- _Challenge_: Please copy every line of the entries below, leaving each one unchanged.

- _Listed records_:
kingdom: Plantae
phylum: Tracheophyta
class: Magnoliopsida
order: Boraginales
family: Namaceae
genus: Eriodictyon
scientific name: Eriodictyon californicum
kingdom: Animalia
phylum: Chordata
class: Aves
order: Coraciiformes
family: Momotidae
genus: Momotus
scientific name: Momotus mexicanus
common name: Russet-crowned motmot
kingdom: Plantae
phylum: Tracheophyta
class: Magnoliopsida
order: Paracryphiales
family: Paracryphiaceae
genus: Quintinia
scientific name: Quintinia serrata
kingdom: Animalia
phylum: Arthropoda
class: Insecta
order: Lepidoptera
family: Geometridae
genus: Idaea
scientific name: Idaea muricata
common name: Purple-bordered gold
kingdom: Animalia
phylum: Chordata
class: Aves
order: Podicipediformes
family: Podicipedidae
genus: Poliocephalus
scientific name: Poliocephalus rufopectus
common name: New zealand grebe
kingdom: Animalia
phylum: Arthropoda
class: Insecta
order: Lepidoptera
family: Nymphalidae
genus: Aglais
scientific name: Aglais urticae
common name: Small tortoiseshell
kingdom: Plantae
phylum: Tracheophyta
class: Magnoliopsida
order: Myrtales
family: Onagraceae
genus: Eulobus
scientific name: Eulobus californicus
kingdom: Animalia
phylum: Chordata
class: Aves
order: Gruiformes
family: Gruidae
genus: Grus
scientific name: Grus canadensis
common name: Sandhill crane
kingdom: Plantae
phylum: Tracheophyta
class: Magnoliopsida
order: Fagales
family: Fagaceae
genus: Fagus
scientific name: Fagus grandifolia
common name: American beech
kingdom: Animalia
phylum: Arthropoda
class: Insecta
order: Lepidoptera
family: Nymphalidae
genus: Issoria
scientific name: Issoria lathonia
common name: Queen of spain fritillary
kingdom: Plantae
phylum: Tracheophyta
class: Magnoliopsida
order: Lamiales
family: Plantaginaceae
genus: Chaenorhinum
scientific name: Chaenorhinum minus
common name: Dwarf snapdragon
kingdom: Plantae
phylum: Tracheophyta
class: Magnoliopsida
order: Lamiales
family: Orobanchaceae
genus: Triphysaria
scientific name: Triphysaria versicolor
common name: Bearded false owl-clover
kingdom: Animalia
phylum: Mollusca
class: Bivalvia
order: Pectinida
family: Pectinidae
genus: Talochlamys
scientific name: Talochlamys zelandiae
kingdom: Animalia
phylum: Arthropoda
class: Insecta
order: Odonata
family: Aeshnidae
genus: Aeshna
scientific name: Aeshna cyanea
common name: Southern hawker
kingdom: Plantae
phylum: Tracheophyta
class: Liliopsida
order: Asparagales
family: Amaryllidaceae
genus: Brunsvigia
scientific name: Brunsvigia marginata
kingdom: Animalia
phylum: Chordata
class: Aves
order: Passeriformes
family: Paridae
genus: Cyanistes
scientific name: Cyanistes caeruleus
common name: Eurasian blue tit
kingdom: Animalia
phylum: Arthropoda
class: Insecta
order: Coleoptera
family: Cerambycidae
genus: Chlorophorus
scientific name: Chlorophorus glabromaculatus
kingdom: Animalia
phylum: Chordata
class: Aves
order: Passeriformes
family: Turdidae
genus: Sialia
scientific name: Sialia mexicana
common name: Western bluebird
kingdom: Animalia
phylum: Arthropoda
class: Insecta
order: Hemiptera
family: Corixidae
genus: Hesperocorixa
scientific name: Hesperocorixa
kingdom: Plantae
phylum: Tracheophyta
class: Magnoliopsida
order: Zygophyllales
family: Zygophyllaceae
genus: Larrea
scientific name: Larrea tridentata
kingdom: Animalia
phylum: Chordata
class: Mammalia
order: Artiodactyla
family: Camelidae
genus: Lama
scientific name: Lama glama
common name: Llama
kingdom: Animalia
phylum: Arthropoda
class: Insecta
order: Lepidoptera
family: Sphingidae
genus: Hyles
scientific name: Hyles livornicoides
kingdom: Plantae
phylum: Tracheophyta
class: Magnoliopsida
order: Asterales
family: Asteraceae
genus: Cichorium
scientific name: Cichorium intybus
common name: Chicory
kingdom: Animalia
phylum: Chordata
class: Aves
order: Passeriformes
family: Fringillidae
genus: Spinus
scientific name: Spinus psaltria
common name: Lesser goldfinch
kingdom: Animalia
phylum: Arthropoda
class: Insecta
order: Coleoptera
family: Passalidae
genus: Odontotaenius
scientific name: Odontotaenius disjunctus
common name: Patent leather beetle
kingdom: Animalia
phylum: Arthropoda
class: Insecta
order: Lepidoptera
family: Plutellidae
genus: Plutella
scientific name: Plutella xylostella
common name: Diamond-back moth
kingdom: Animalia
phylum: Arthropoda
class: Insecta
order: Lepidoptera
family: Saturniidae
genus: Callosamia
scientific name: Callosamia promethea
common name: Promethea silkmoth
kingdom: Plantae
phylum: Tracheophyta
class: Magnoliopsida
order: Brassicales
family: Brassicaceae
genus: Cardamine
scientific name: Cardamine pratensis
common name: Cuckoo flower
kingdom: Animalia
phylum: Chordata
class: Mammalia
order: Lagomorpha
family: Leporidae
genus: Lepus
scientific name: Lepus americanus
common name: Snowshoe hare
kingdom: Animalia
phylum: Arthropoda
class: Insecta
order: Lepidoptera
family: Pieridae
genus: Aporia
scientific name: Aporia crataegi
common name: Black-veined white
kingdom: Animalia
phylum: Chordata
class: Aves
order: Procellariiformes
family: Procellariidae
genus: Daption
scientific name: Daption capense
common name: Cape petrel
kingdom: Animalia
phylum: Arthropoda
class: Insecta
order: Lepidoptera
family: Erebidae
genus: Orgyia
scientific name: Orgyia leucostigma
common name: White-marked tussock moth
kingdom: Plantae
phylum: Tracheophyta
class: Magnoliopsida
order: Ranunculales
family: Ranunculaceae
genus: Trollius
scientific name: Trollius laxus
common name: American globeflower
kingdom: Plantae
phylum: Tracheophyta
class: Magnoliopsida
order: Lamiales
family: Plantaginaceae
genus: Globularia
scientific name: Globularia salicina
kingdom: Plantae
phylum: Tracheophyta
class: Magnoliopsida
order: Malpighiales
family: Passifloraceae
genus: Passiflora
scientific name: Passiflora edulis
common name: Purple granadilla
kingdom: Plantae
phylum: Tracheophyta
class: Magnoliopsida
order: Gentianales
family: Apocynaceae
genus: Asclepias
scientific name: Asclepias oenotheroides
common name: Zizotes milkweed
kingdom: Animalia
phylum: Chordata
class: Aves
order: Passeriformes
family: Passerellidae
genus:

- _Solution to this problem_:
kingdom: Plantae
phylum: Tracheophyta
class: Magnoliopsida
order: Boraginales
family: Namaceae
genus: Eriodictyon
scientific name: Eriodictyon californicum
kingdom: Animalia
phylum: Chordata
class: Aves
order: Coraciiformes
family: Momotidae
genus: Momotus
scientific name: Momotus mexicanus
common name: Russet-crowned motmot
kingdom: Plantae
phylum: Tracheophyta
class: Magnoliopsida
order: Paracryphiales
family: Paracryphiaceae
genus: Quintinia
scientific name: Quintinia serrata
kingdom: Animalia
phylum: Arthropoda
class: Insecta
order: Lepidoptera
family: Geometridae
genus: Idaea
scientific name: Idaea muricata
common name: Purple-bordered gold
kingdom: Animalia
phylum: Chordata
class: Aves
order: Podicipediformes
family: Podicipedidae
genus: Poliocephalus
scientific name: Poliocephalus rufopectus
common name: New zealand grebe
kingdom: Animalia
phylum: Arthropoda
class: Insecta
order: Lepidoptera
family: Nymphalidae
genus: Aglais
scientific name: Aglais urticae
common name: Small tortoiseshell
kingdom: Plantae
phylum: Tracheophyta
class: Magnoliopsida
order: Myrtales
family: Onagraceae
genus: Eulobus
scientific name: Eulobus californicus
kingdom: Animalia
phylum: Chordata
class: Aves
order: Gruiformes
family: Gruidae
genus: Grus
scientific name: Grus canadensis
common name: Sandhill crane
kingdom: Plantae
phylum: Tracheophyta
class: Magnoliopsida
order: Fagales
family: Fagaceae
genus: Fagus
scientific name: Fagus grandifolia
common name: American beech
kingdom: Animalia
phylum: Arthropoda
class: Insecta
order: Lepidoptera
family: Nymphalidae
genus: Issoria
scientific name: Issoria lathonia
common name: Queen of spain fritillary
kingdom: Plantae
phylum: Tracheophyta
class: Magnoliopsida
order: Lamiales
family: Plantaginaceae
genus: Chaenorhinum
scientific name: Chaenorhinum minus
common name: Dwarf snapdragon
kingdom: Plantae
phylum: Tracheophyta
class: Magnoliopsida
order: Lamiales
family: Orobanchaceae
genus: Triphysaria
scientific name: Triphysaria versicolor
common name: Bearded false owl-clover
kingdom: Animalia
phylum: Mollusca
class: Bivalvia
order: Pectinida
family: Pectinidae
genus: Talochlamys
scientific name: Talochlamys zelandiae
kingdom: Animalia
phylum: Arthropoda
class: Insecta
order: Odonata
family: Aeshnidae
genus: Aeshna
scientific name: Aeshna cyanea
common name: Southern hawker
kingdom: Plantae
phylum: Tracheophyta
class: Liliopsida
order: Asparagales
family: Amaryllidaceae
genus: Brunsvigia
scientific name: Brunsvigia marginata
kingdom: Animalia
phylum: Chordata
class: Aves
order: Passeriformes
family: Paridae
genus: Cyanistes
scientific name: Cyanistes caeruleus
common name: Eurasian blue tit
kingdom: Animalia
phylum: Arthropoda
class: Insecta
order: Coleoptera
family: Cerambycidae
genus: Chlorophorus
scientific name: Chlorophorus glabromaculatus
kingdom: Animalia
phylum: Chordata
class: Aves
order: Passeriformes
family: Turdidae
genus: Sialia
scientific name: Sialia mexicana
common name: Western bluebird
kingdom: Animalia
phylum: Arthropoda
class: Insecta
order: Hemiptera
family: Corixidae
genus: Hesperocorixa
scientific name: Hesperocorixa
kingdom: Plantae
phylum: Tracheophyta
class: Magnoliopsida
order: Zygophyllales
family: Zygophyllaceae
genus: Larrea
scientific name: Larrea tridentata
kingdom: Animalia
phylum: Chordata
class: Mammalia
order: Artiodactyla
family: Camelidae
genus: Lama
scientific name: Lama glama
common name: Llama
kingdom: Animalia
phylum: Arthropoda
class: Insecta
order: Lepidoptera
family: Sphingidae
genus: Hyles
scientific name: Hyles livornicoides
kingdom: Plantae
phylum: Tracheophyta
class: Magnoliopsida
order: Asterales
family: Asteraceae
genus: Cichorium
scientific name: Cichorium intybus
common name: Chicory
kingdom: Animalia
phylum: Chordata
class: Aves
order: Passeriformes
family: Fringillidae
genus: Spinus
scientific name: Spinus psaltria
common name: Lesser goldfinch
kingdom: Animalia
phylum: Arthropoda
class: Insecta
order: Coleoptera
family: Passalidae
genus: Odontotaenius
scientific name: Odontotaenius disjunctus
common name: Patent leather beetle
kingdom: Animalia
phylum: Arthropoda
class: Insecta
order: Lepidoptera
family: Plutellidae
genus: Plutella
scientific name: Plutella xylostella
common name: Diamond-back moth
kingdom: Animalia
phylum: Arthropoda
class: Insecta
order: Lepidoptera
family: Saturniidae
genus: Callosamia
scientific name: Callosamia promethea
common name: Promethea silkmoth
kingdom: Plantae
phylum: Tracheophyta
class: Magnoliopsida
order: Brassicales
family: Brassicaceae
genus: Cardamine
scientific name: Cardamine pratensis
common name: Cuckoo flower
kingdom: Animalia
phylum: Chordata
class: Mammalia
order: Lagomorpha
family: Leporidae
genus: Lepus
scientific name: Lepus americanus
common name: Snowshoe hare
kingdom: Animalia
phylum: Arthropoda
class: Insecta
order: Lepidoptera
family: Pieridae
genus: Aporia
scientific name: Aporia crataegi
common name: Black-veined white
kingdom: Animalia
phylum: Chordata
class: Aves
order: Procellariiformes
family: Procellariidae
genus: Daption
scientific name: Daption capense
common name: Cape petrel
kingdom: Animalia
phylum: Arthropoda
class: Insecta
order: Lepidoptera
family: Erebidae
genus: Orgyia
scientific name: Orgyia leucostigma
common name: White-marked tussock moth
kingdom: Plantae
phylum: Tracheophyta
class: Magnoliopsida
order: Ranunculales
family: Ranunculaceae
genus: Trollius
scientific name: Trollius laxus
common name: American globeflower
kingdom: Plantae
phylum: Tracheophyta
class: Magnoliopsida
order: Lamiales
family: Plantaginaceae
genus: Globularia
scientific name: Globularia salicina
kingdom: Plantae
phylum: Tracheophyta
class: Magnoliopsida
order: Malpighiales
family: Passifloraceae
genus: Passiflora
scientific name: Passiflora edulis
common name: Purple granadilla
kingdom: Plantae
phylum: Tracheophyta
class: Magnoliopsida
order: Gentianales
family: Apocynaceae
genus: Asclepias
scientific name: Asclepias oenotheroides
common name: Zizotes milkweed
kingdom: Animalia
phylum: Chordata
class: Aves
order: Passeriformes
family: Passerellidae
genus:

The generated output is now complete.